Consequently if these electrodes are made as wide as possible they will tend, when crossing other electrodes, to give rise to a relatively large capacitance effect which in turn will have a deleterious effect on the efficient functioning of the digitiser pad and associated equipment. On the other hand if the electrodes are made relatively narrow but relatively thick in order to overcome this capacitance problem then they will be less flexible.

It can thus be seen that it is not just a simple matter to adopt the known technology for making membrane keyboards to a digitising pad suitable for use with the navigation aid disclosed in our copending International Patent Application WO87/07013. A solution to this problem is illustrated in Figure 7.

This shows, on an extremely large scale, the cross over point between two electrodes 16 and 18.

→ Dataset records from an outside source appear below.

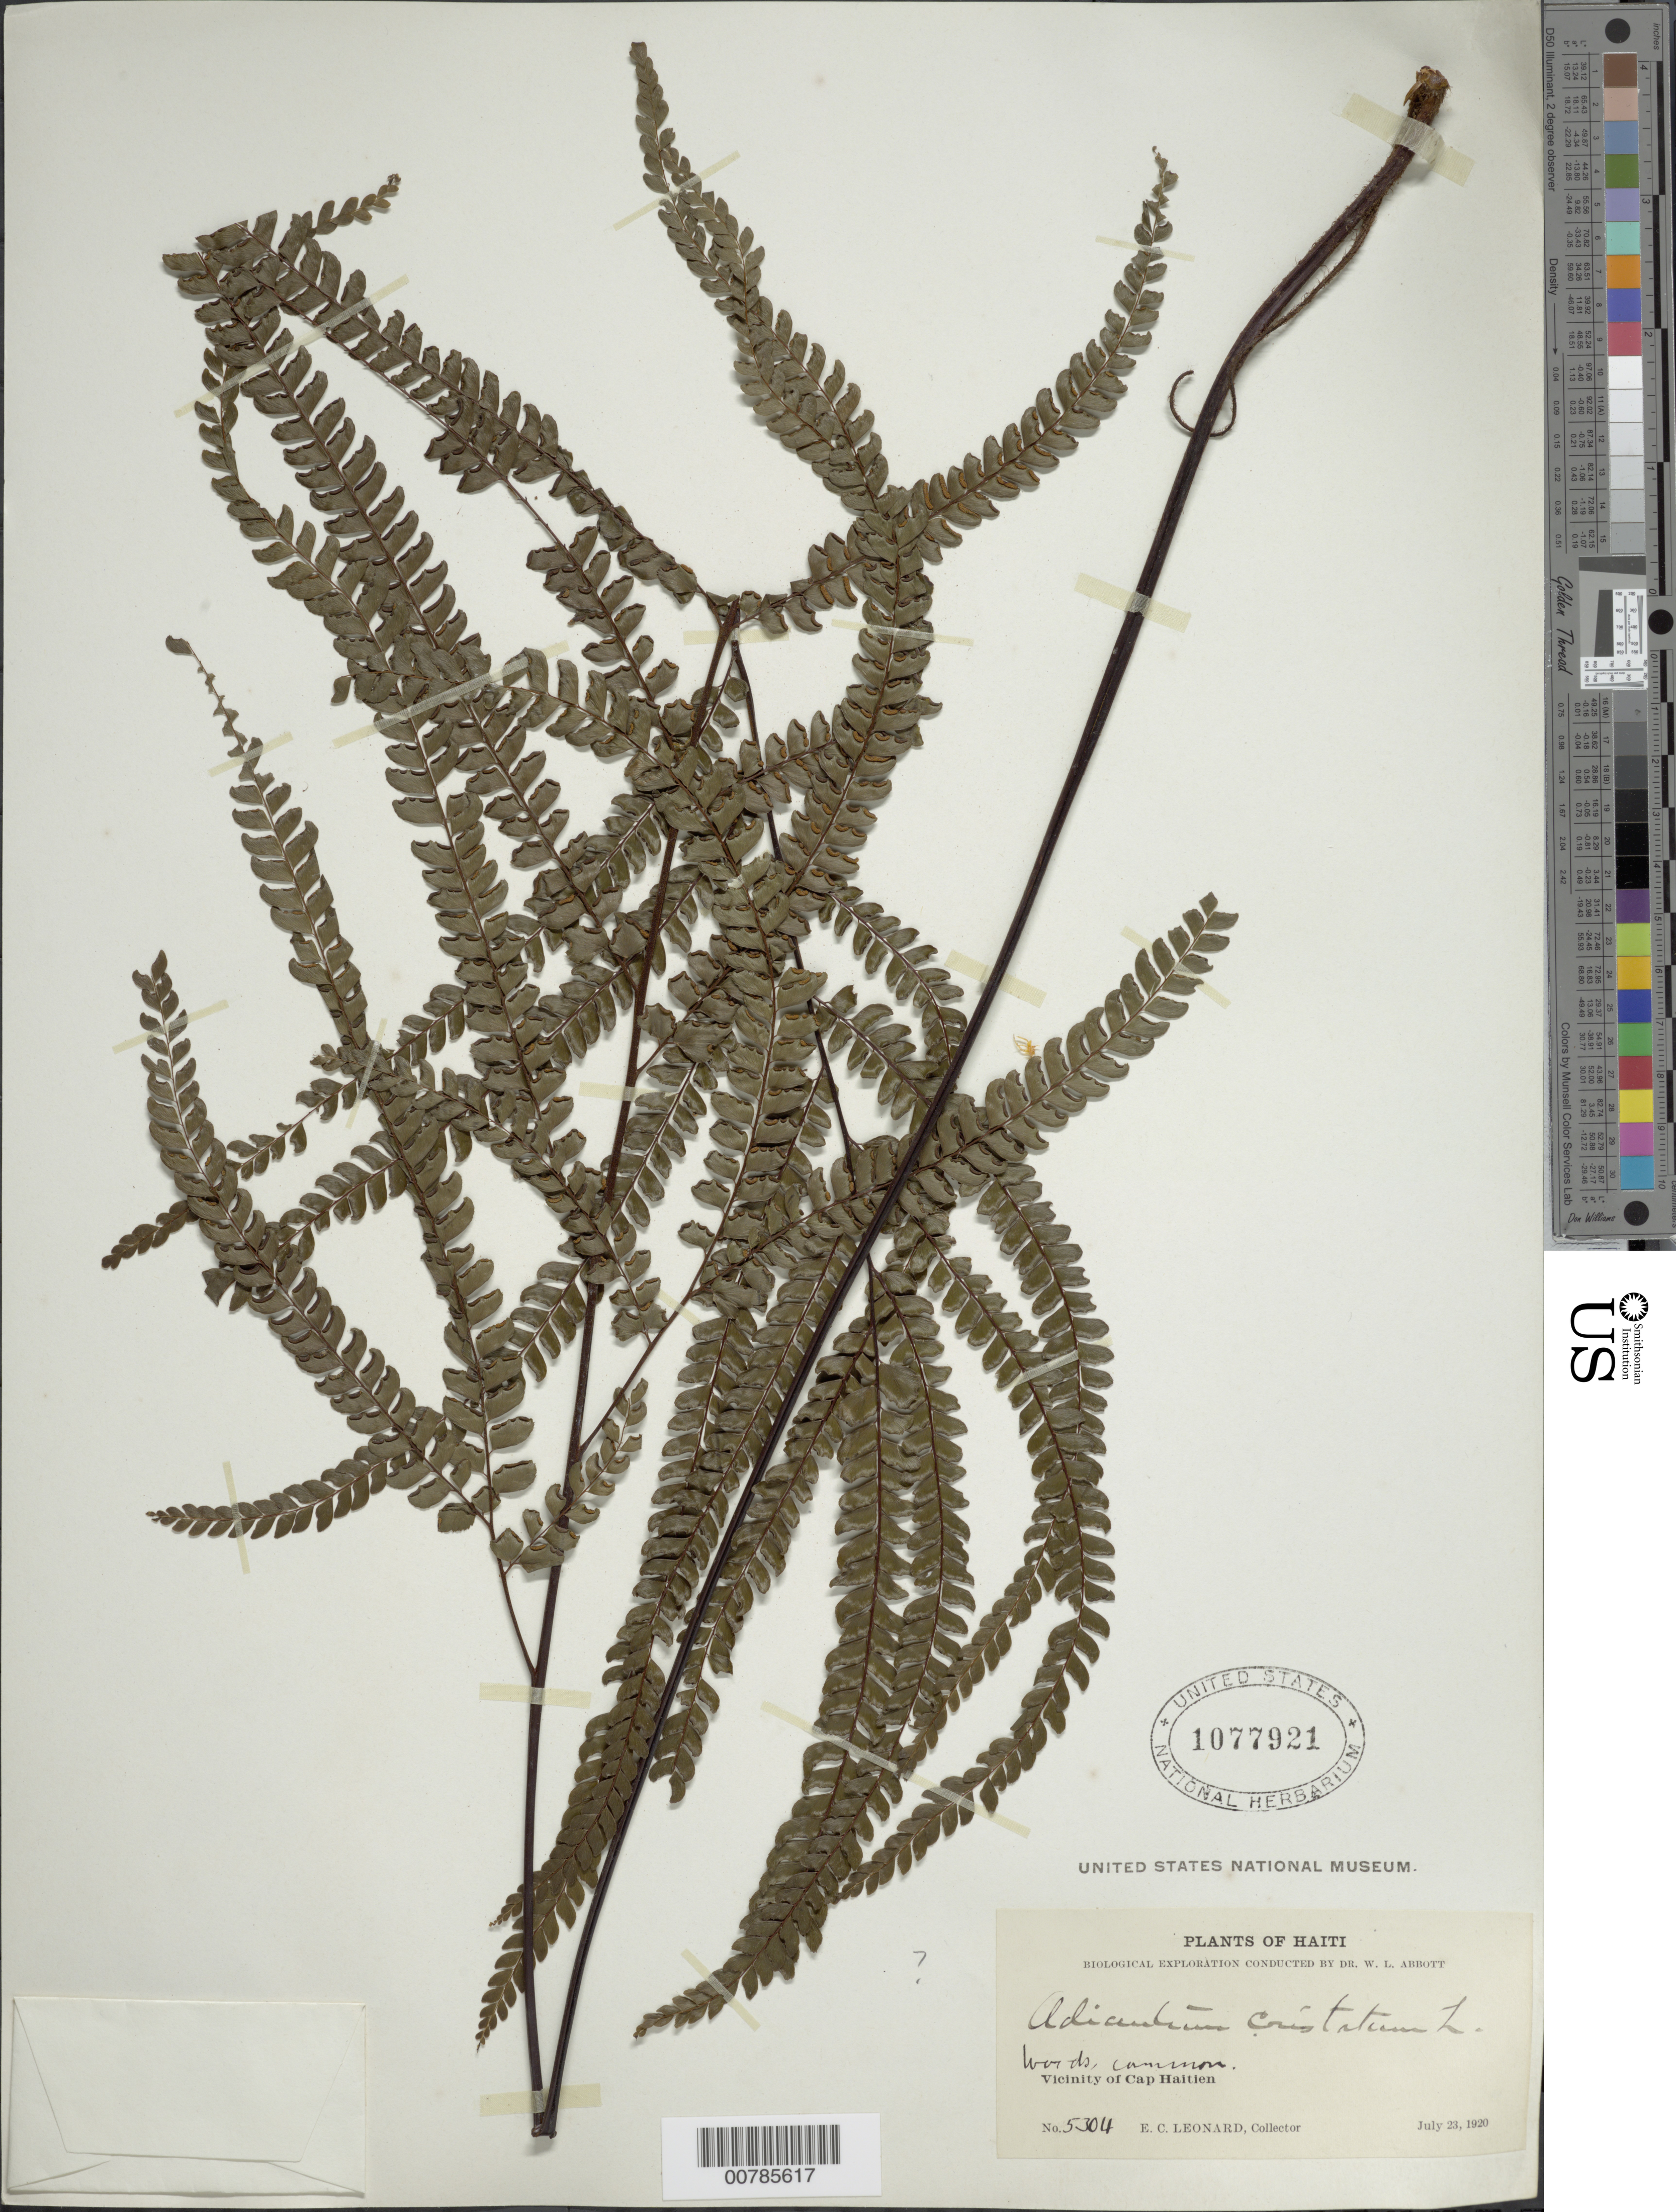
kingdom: Plantae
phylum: Tracheophyta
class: Polypodiopsida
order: Polypodiales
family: Pteridaceae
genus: Adiantum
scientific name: Adiantum pyramidale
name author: (L.) Willd.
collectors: E. C. Leonard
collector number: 5304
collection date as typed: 23 Jul 1920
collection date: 1920-07-23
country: Haiti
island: Hispaniola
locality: Cape Haitien, vicinity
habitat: Woods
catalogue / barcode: US 1077921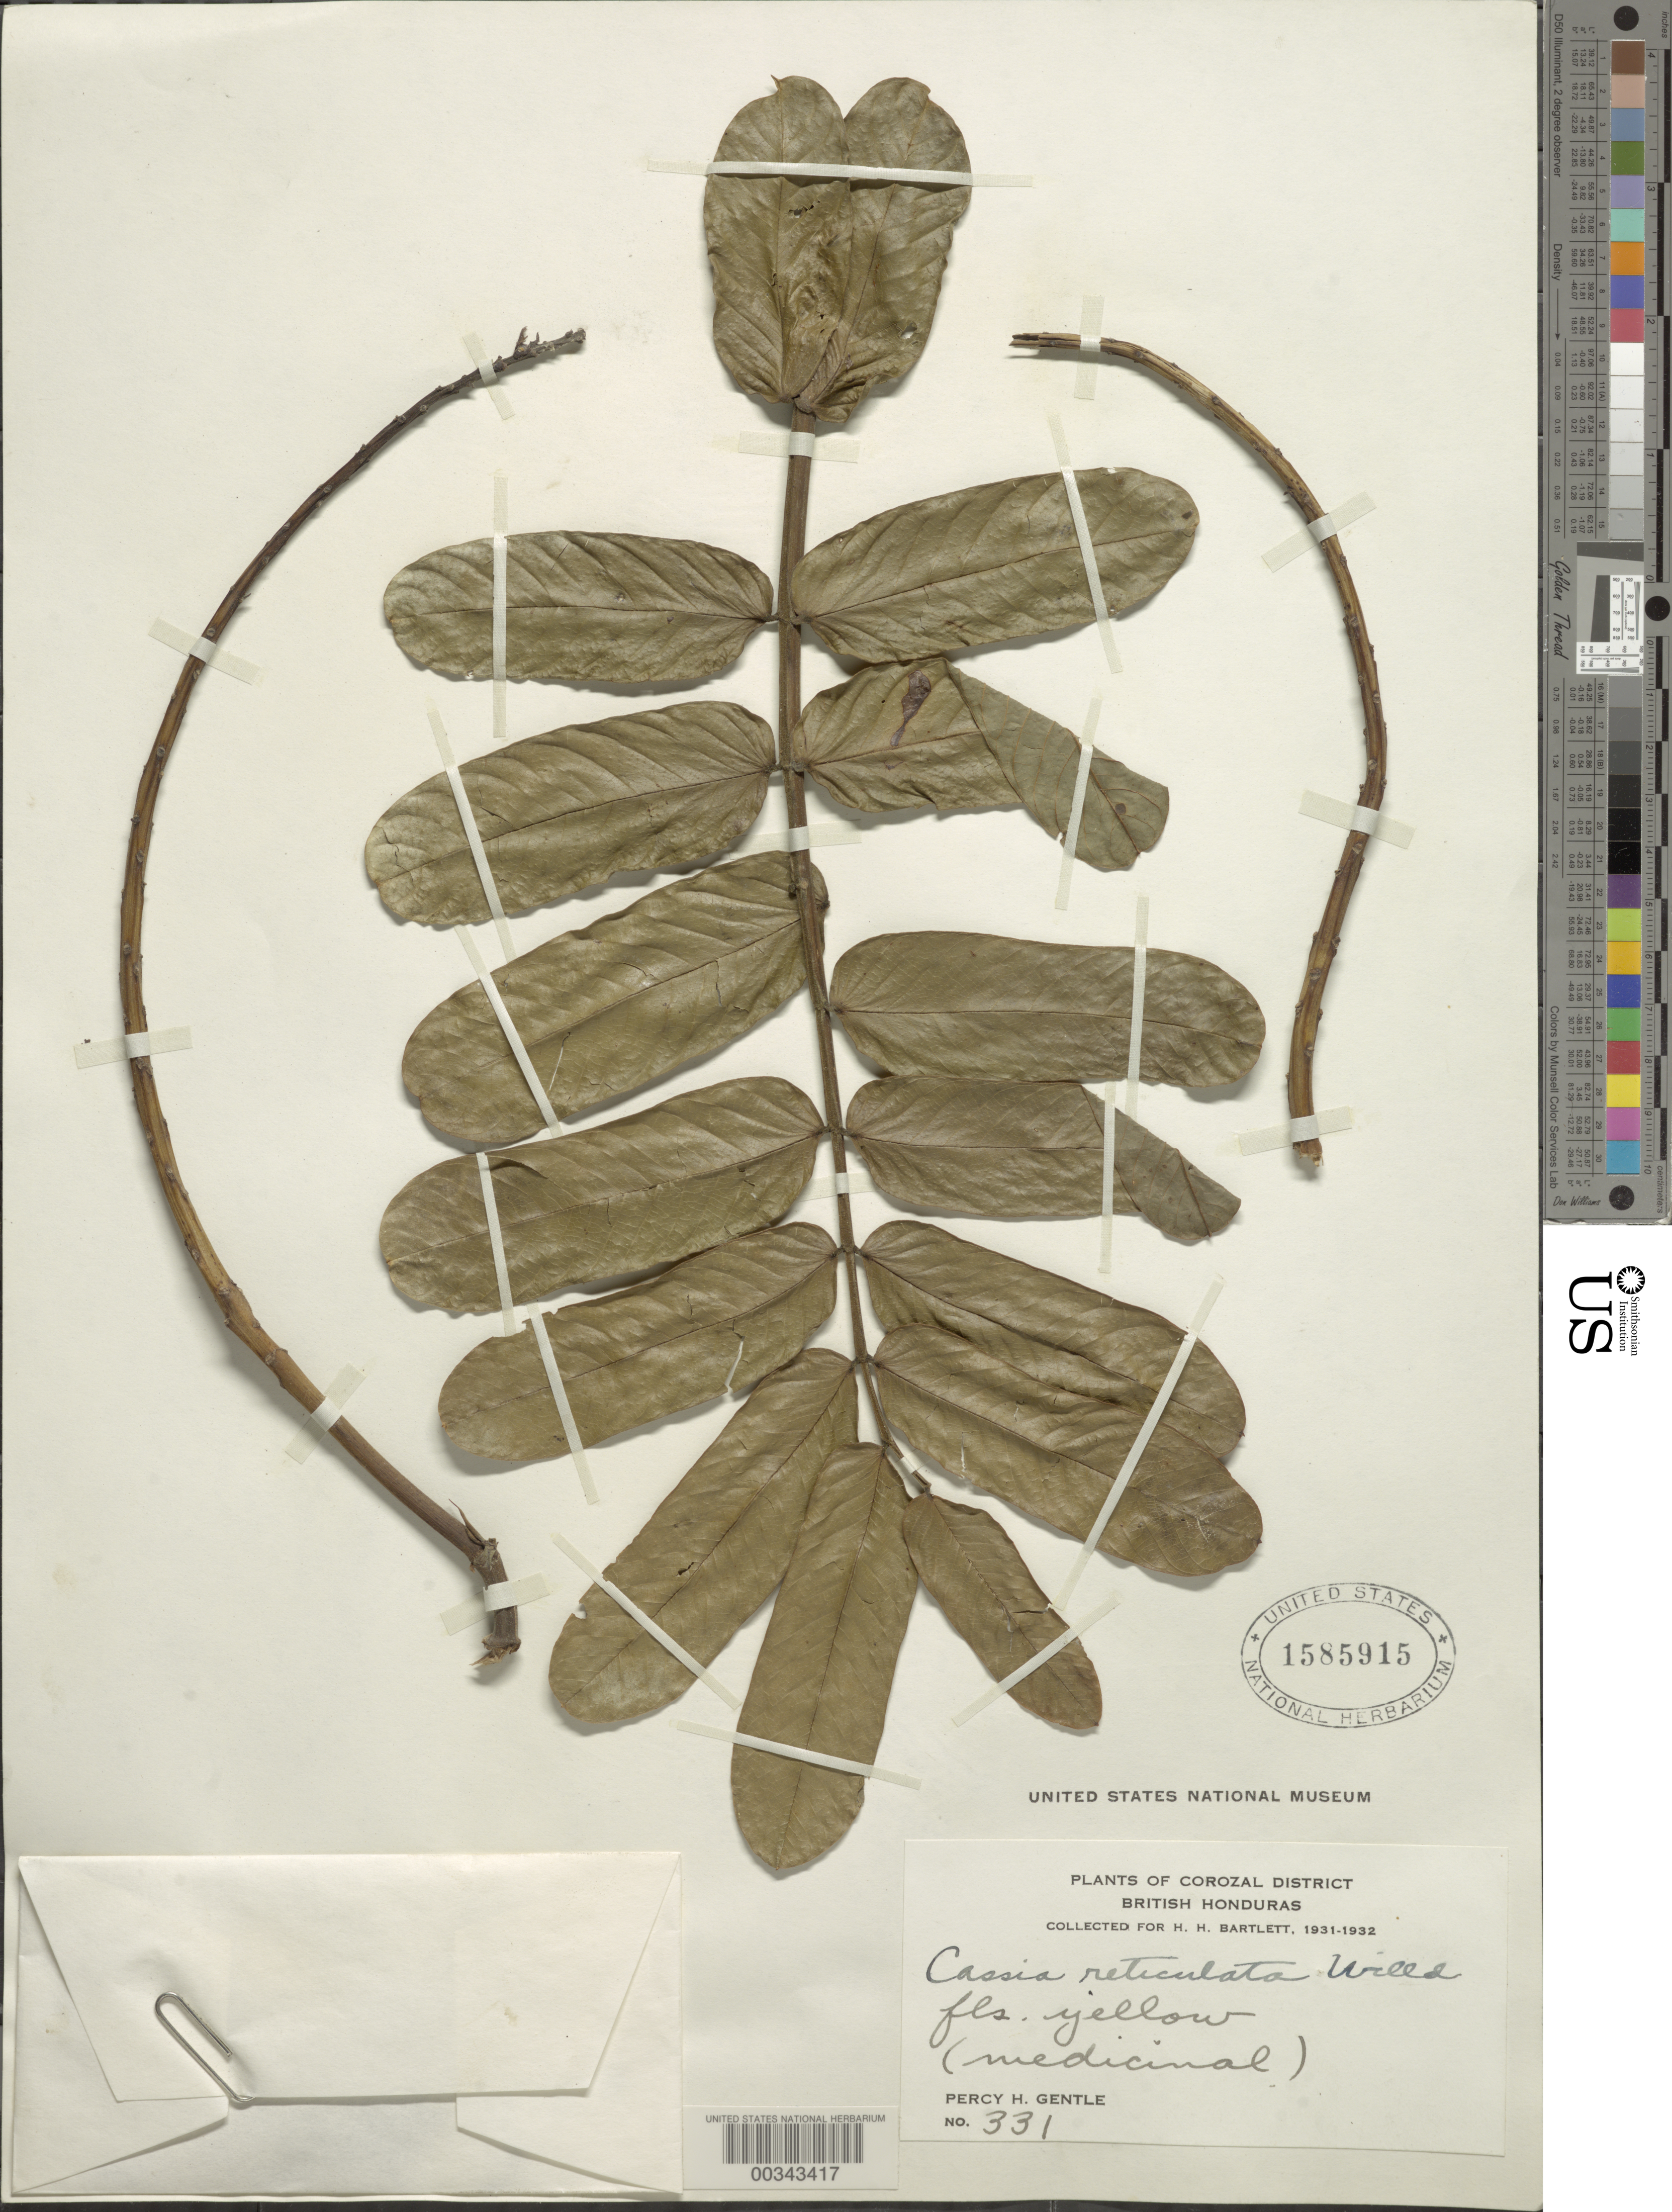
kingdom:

At the cross over point each electrode is formed with a relatively narrow neck portion 16a and 18a respectively. It has been found with this arrangement that the problem outlined above is minimised and enables the desired electrical characteristics of the digitiser pad to be maintained whilst at the same time allowing it to have the desired physical characteristics of light weight and flexibility.

Other arrangements of the various layers making up the digitiser pad may be employed i.e. the invention is not limited to the order or number of layers shown in Figure 2D.

Claims

1. A digitising device comprising a substrate bearing a pattern of electrodes including a first set of electrodes and a second set of electrodes crossing the first set of electrodes, characterised in that the electrodes are formed by printing conductive material onto the substrate in the required pattern the device as a whole being flexible. '

2. A device as claimed in claim 1, wherein the conductive material is a conductive ink.

3. A device as claimed in claim 1 or 2, wherein the substrate is in the form of a sheet.

4. A device as claimed in any preceding claim, wherein the substrate is formed of first and second layers, the first set of electrodes being printed on the first layer, the second set of electrodes being printed on the second layer, and the first and second layers being bonded together.

5. A device as claimed in claim 4, wherein the first and second layers are bonded together through the intermediary of a third layer, with the first and second sets of electrodes facing towards the third layer.

6. A device as claimed in any of claims 1 to 3, wherein both sets of electrodes are printed onto the same layer of the substrate.

7. A device as claimed in claim 5, wherein the sets of electrodes are printed onto opposite surfaces of said layer.

8. A device as claimed in claim 5, wherein the sets of electrodes are printed onto the same surface of said layer, and insulating material is disposed between the sets of electrodes.

9. A device as claimed in any preceding claim, wherein the electrodes are connected to a signal processing circuit mounted on the substrate.

10. "A device as claimed in any preceding claim, wherein the electrodes of the first set are generally parallel to each other, and the electrodes of the second set are generally parallel to each other and orthogonal to the electrodes of the first set.

11. A device as claimed in any preceding claim, wherein the substrate is formed with a chart, map or plan.

12. A device as claimed in any preceding claim in which in the area where one electrode crosses over another electrode each electrode has a portion of narrower width than the lengths of the electrode between such cross-over points.

13. A device as claimed in any preceding claim which is sufficiently flexible to be rolled up.

14. A device as claimed in any preceding claim which has means to hold a chart on its upper surface.

15. A device as claimed in which the electrodes . are formed into inductive loops.

16. A device as claimed in claim 15 in which there are large and small loops for coarse and fine adjustment of a cursor movable over the device.

17. A device as claimed in any preceding claim, in combination with a cursor movable over the. substrate, means for producing a magnetic field between the cursor and the electrodes, and means for processing electrical signals induced by the magnetic field to determine the position of the cursor with respect to the substrate.